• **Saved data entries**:

Content starts

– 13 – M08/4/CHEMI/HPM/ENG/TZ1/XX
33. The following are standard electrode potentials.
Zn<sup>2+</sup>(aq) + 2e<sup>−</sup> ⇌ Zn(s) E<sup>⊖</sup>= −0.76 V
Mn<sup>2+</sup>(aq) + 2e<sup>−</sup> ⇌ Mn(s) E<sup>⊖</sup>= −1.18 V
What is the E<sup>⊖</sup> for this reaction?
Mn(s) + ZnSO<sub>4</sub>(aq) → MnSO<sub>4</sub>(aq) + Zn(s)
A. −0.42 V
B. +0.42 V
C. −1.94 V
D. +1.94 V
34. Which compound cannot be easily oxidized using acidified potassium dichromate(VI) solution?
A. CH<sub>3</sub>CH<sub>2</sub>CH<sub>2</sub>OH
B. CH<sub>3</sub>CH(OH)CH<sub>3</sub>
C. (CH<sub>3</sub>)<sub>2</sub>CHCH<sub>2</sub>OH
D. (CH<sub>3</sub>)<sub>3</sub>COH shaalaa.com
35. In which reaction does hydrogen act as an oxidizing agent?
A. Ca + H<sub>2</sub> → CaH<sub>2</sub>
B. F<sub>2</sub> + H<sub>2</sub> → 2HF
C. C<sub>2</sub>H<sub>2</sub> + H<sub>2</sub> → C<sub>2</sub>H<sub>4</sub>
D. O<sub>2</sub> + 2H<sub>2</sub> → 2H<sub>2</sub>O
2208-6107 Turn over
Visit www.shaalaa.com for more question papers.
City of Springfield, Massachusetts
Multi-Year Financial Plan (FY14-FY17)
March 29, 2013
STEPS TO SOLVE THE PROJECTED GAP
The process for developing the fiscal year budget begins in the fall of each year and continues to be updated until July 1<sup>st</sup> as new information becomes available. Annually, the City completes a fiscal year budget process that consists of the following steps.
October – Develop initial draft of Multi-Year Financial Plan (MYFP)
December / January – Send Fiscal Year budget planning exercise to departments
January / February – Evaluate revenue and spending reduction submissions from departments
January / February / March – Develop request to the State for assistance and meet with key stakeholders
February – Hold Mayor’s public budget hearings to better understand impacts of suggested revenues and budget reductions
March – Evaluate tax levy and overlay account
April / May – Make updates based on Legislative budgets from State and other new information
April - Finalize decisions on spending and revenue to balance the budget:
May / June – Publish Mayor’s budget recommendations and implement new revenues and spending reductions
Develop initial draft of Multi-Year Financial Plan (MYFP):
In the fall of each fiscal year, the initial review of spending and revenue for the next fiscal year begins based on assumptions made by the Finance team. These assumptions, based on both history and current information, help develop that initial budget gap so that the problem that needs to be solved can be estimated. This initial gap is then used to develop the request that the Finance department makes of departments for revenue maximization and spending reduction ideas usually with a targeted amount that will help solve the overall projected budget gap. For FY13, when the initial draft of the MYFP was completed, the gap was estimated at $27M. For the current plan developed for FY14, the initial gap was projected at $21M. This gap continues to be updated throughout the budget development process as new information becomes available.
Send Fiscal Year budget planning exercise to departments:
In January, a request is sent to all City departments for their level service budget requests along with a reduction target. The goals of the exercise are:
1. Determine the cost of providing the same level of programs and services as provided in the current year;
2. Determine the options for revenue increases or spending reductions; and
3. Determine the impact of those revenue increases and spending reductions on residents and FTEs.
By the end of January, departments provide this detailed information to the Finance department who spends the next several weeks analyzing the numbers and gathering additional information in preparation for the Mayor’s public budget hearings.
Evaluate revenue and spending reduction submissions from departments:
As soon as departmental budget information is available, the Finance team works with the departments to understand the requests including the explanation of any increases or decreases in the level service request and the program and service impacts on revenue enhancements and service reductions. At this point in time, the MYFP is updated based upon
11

Content ends

• **Work required**: Would you retype the lines above from the one with "March 29, 2013" down to the one with "The process for", word for word, both ends included and no other lines?

• **Answer for the task**:
March 29, 2013
STEPS TO SOLVE THE PROJECTED GAP
The process for developing the fiscal year budget begins in the fall of each year and continues to be updated until July 1<sup>st</sup> as new information becomes available. Annually, the City completes a fiscal year budget process that consists of the following steps.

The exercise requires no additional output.